Port Whine

The original reels of the Port Chester run of '71 were audibly tainted due to a grounding problem. 4/5/71 also suffers from this problem and probably other '71 shows which I have not heard yet. The problem results in a tone in the original reels which hovers around 8000 Hz with an amplitude of about +20 to +30 dB above the noise floor. This manifests itself as a very annoying pitch, especially during quiet sections, which is in the old-tv-tube or lousy-hard-disk or maybe even the-sound-you-hear-after-you-smack-your-head-against-a-concrete-wall class of 'whine'. However, because this interference is monochromatic it's easy to get rid of if you have the processing power and a quick FFT algorithm. I used the filter-shaping capabilities of the Sonic Foundry Noise Reduction Plugin to tailor a very narrow notch filter which attenuated the interference without affecting the rest of the signal. And it's all done in the digital domain. Huzzah!

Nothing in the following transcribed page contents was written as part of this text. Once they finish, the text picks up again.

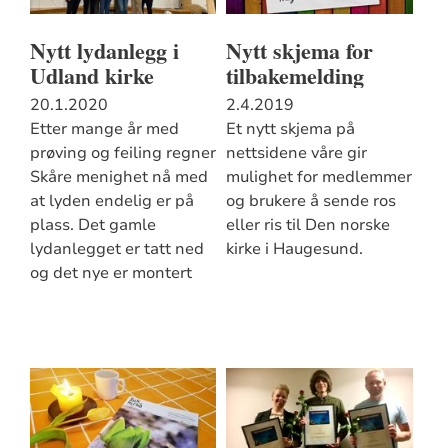
Nytt lydanlegg i
Nytt skjema for
Udland kirke
tilbakemelding
20.1.2020
2.4.2019
Etter mange år med
Et nytt skjema på
prøving og feiling regner
nettsidene våre gir
Skåre menighet nå med
mulighet for medlemmer
at lyden endelig er på
og brukere å sende ros
plass. Det gamle
eller ris til Den norske
lydanlegget er tatt ned
kirke i Haugesund.
og det nye er montert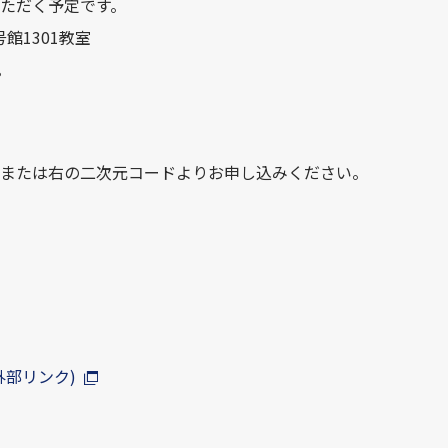
ただく予定です。
館1301教室
。
または右の二次元コードよりお申し込みください。
/外部リンク)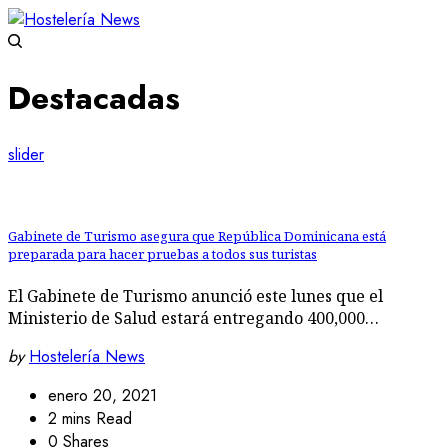
Destacadas
slider
Gabinete de Turismo asegura que República Dominicana está
preparada para hacer pruebas a todos sus turistas
El Gabinete de Turismo anunció este lunes que el
Ministerio de Salud estará entregando 400,000…
by
Hostelería News
enero 20, 2021
2 mins Read
0 Shares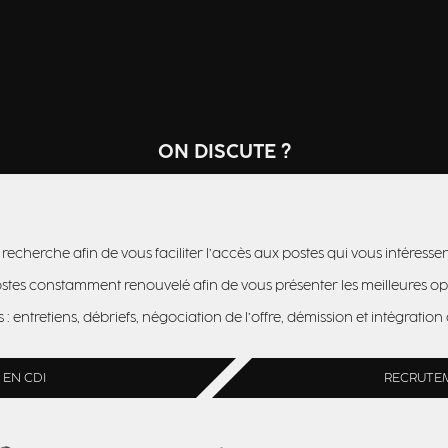
ON DISCUTE ?
herche afin de vous faciliter l’accès aux postes qui vous intéressen
ostes constamment renouvelé afin de vous présenter les meilleures o
entretiens, débriefs, négociation de l’offre, démission et intégration
 EN CDI
RECRUTE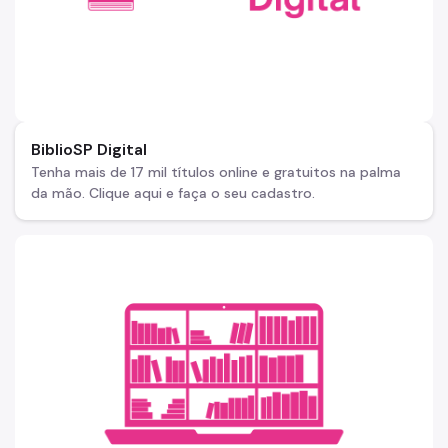
BiblioSP Digital
Tenha mais de 17 mil títulos online e gratuitos na palma
da mão. Clique aqui e faça o seu cadastro.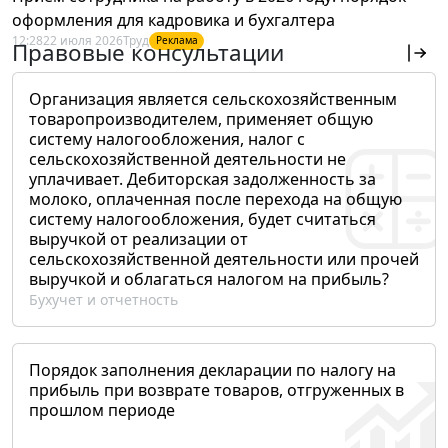
оформления для кадровика и бухгалтера
12:28
22 июля 2026
Труд
Реклама
Правовые консультации
Организация является сельскохозяйственным
товаропроизводителем, применяет общую
систему налогообложения, налог с
сельскохозяйственной деятельности не
уплачивает. Дебиторская задолженность за
молоко, оплаченная после перехода на общую
систему налогообложения, будет считаться
выручкой от реализации от
сельскохозяйственной деятельности или прочей
выручкой и облагаться налогом на прибыль?
Бухучет и отчетность
Порядок заполнения декларации по налогу на
прибыль при возврате товаров, отгруженных в
прошлом периоде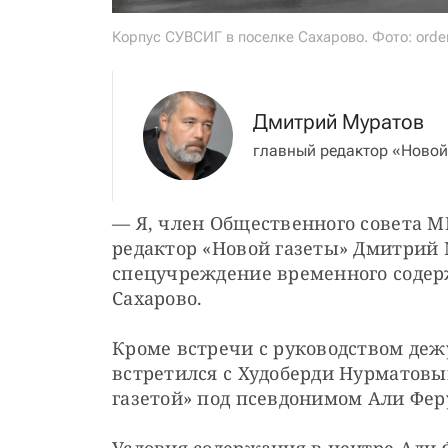
Корпус СУВСИГ в поселке Сахарово. Фото: order
Дмитрий Муратов
главный редактор «Новой
— Я, член Общественного совета М
редактор «Новой газеты» Дмитрий М
спецучреждение временного содер
Сахарово.
Кроме встречи с руководством дежу
встретился с Худоберди Нурматовы
газетой» под псевдонимом Али Фер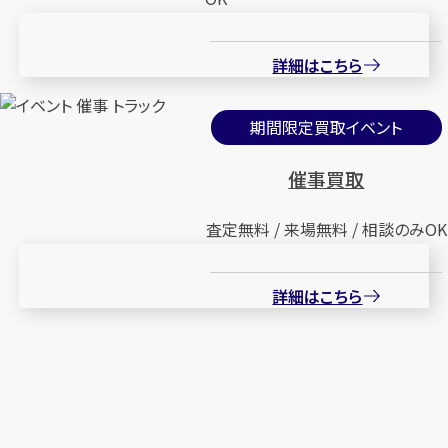
詳細はこちら
期間限定買取イベント
催事買取
査定無料 / 来場無料 / 相談のみOK
詳細はこちら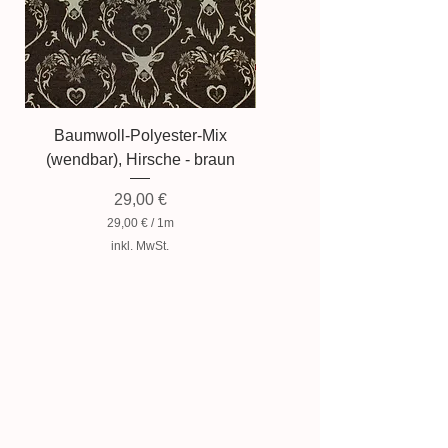
Baumwoll-Polyester-Mix
Baumwollmischung, Zwer
(wendbar), Hirsche - braun
Preis
29,00 €
29,00 €
/
1m
2
inkl. MwSt.
9
,
0
0
€
p
r
o
1
M
e
t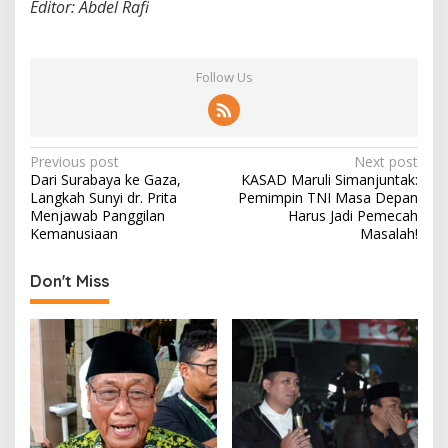
Editor: Abdel Rafi
Follow Us
P
Previous post
Next post
Dari Surabaya ke Gaza,
KASAD Maruli Simanjuntak:
o
Langkah Sunyi dr. Prita
Pemimpin TNI Masa Depan
s
Menjawab Panggilan
Harus Jadi Pemecah
Kemanusiaan
Masalah!
t
n
Don't Miss
a
v
i
g
a
t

Actually, I actually ended up crafting many filters to process these shows. The frequency of the interference actually drifted anywhere from 7500 to 8100 Hz during a given show. This was probably due to a slightly wandering reel speed. It made my work harder but when I tried a much wider filter I started to be able to hear the attenuation in the music. Hence, I used the narrowest filter possible over a reasonable timeframe to attenuate the wandering whine.

Note/warning: There is an audibly inferior version of 2/18/71 going around. The filtering on this version was done with a "brute force" technique (one very wide filter). For comparisons with graphs and my own ruminations check out this link.




Fig. 1

A snapshot of a Sound Forge clip of 2/24/71, set I. The red markers indicate the frequency of the whine at the marker. As you can see, the frequency of the whine drifted throughout the set, mostly in one direction.




Fig. 2

An example notch filter. This filter was used between markers 7710 and 7750 seen in Fig. 1 (not the highlighted section, sorry, the region to the right of it). The frequency response represents a mix of a few seconds of inter-song "silence" at 7710 and 7750, focussed on the the interference. The twin peaks represent the interference at 7710 and 7750. I crafted the filter (the parabolic shape with the nodes) under the assumption that the whine did not drift significantly outside of the range of the peaks.


The end result of all this selective filtering is no more annoying whine, and no audible attenuation of the signal, i.e., the show!

I also removed some of the nasty microphone feedback in the 2/18/71 Bertha using this type of filter.